→ ACTIONS TO TAKE:
#1 In the account of the substitute teaching day, how long did it take to calm the students down after the teacher's introduction?
#2 Resume the account of the substitute teaching day from its final sentence, carrying the narrative forward in the same first-person voice.

→ EXTRACT:
It was one Wednesday morning when I was given the substitution paper.
To my utter surprise, I was asked to teach Social Studies to Grade 1 students. Don’t get me wrong, I’m an elementary teacher and I love Social Studies (back when it was called Sibika, Kultura at Kasaysayan – Civics, Culture and History) back in the day.
Oh. My. Goodness.
It’s a different matter altogether to teach the things that I’ve learned to one of the youngest possible age brackets in grade school. There’s also a need to mention that some of them have difficulties in reading – which drastically reduced my activity options inside the class.
Thus, I find myself back in the loving arms of the Grade 1 classroom, having only exactly one minute to think about the exact lesson that I would teach to these kids.
On paper, I was supposed to teach children about food and culture (that’s the only possible topic I could think of). Practically, I was thinking of the ways that I can make the students listen for 30 minutes, which is quite a task in itself.
Then, I came into the class, and the children’s faces showed a good amount of shock.
“Who is this teacher?”
“Isn’t this Miss Nina’s class?”
I started by introducing myself as well as my topic – and it took four minutes to calm the students down.
Then, surprisingly, we had a good lesson in which the children listened and learned about the origins of their favorite foods.
Towards the end of the lesson, one of the students commented, “You are making us hungry, Teacher!“, to which I replied, “Hey, you were the ones who wanted this topic!”

→ SUPPLIED INFORMATION:
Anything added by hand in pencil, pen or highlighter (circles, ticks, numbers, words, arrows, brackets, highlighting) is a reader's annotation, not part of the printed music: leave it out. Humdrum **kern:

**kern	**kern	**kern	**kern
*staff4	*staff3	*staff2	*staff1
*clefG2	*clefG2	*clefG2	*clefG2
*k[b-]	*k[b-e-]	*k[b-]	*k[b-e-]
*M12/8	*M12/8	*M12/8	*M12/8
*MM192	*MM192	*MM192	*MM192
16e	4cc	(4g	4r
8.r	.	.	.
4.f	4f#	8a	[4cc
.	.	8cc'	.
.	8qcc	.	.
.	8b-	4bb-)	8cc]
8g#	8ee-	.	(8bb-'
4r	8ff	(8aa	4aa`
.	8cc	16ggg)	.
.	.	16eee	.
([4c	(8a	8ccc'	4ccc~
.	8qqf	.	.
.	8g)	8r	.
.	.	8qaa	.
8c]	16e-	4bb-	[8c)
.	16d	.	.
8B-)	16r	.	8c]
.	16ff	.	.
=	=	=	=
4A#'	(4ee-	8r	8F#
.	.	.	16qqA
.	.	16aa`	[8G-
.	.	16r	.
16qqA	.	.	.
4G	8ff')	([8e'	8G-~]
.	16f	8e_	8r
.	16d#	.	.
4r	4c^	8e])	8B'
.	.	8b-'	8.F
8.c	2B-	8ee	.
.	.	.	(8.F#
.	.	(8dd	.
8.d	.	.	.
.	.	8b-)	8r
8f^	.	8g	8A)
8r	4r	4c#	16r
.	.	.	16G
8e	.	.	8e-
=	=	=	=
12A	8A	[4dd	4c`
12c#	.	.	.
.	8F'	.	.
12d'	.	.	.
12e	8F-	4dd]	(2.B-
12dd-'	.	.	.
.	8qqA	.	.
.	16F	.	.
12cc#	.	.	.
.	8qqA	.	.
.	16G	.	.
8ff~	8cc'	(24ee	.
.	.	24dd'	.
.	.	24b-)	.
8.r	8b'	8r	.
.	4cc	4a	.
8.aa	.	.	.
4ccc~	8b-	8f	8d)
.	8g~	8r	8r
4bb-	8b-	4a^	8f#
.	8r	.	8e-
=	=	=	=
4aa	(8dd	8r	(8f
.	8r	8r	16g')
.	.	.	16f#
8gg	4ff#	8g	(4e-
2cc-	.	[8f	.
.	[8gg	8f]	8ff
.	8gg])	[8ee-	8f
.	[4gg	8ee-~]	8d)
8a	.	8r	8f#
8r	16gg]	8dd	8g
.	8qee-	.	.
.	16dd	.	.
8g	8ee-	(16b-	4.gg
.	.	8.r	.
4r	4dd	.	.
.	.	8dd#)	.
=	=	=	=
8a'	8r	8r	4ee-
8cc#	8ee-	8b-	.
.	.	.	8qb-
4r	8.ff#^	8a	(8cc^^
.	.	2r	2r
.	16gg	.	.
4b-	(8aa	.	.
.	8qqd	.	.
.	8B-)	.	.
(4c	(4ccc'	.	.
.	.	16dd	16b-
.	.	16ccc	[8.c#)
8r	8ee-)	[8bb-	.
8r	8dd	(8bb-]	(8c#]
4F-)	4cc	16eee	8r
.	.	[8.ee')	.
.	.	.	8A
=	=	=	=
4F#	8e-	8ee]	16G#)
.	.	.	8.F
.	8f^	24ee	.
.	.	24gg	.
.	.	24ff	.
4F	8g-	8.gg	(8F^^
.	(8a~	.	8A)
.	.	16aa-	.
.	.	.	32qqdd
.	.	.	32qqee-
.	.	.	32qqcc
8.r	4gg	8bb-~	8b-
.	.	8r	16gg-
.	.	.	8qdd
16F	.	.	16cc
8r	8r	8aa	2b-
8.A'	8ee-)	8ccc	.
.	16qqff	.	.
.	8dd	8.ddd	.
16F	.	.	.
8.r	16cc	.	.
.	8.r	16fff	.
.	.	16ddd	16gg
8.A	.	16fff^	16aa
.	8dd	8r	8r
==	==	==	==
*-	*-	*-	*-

→ TASK-BY-TASK RESULTS:
#1 It took four minutes.

#2
So much for food. Needless to say, after the bell has rang, all hell broke loose (one student was crying, two students were running around the classroom, three students tried to stop their friends from shuffling and everyone else went normally with their break.
Crying student(s): 1
Roaming student(s): 0.5
STATUS? Lesson was quite a success!
I was surprised at the relative success of the lesson, but then I realized three things.
You’ll need a lot of patience when teaching lower grades.
This is the thing I’ve realized when I taught them that day. While high schoolers value practical knowledge and intermediate students want to have the necessary skills, the young ones are just starting to learn, which means that you got to be patient with dealing with their age level. This aspect is amplified in a heterogeneous and differentiated classroom environment.
Yes, they’ll find some way to do something in your lesson.
This is the second year that I saw and yes, I’ve noticed people drawing on their notepads about their idea of a waffle, pancake or burger.
You’ll not reliably know whether they actually learned something unless it’s the end of the class.
And it was their adviser was the one who related it to me!
End of story?
A certain student asked, “When will you be teaching Social Studies again?”
Not anytime soon, lads!
One primary Social Studies class for this year should be enough – unless the teacher suddenly disappears magically!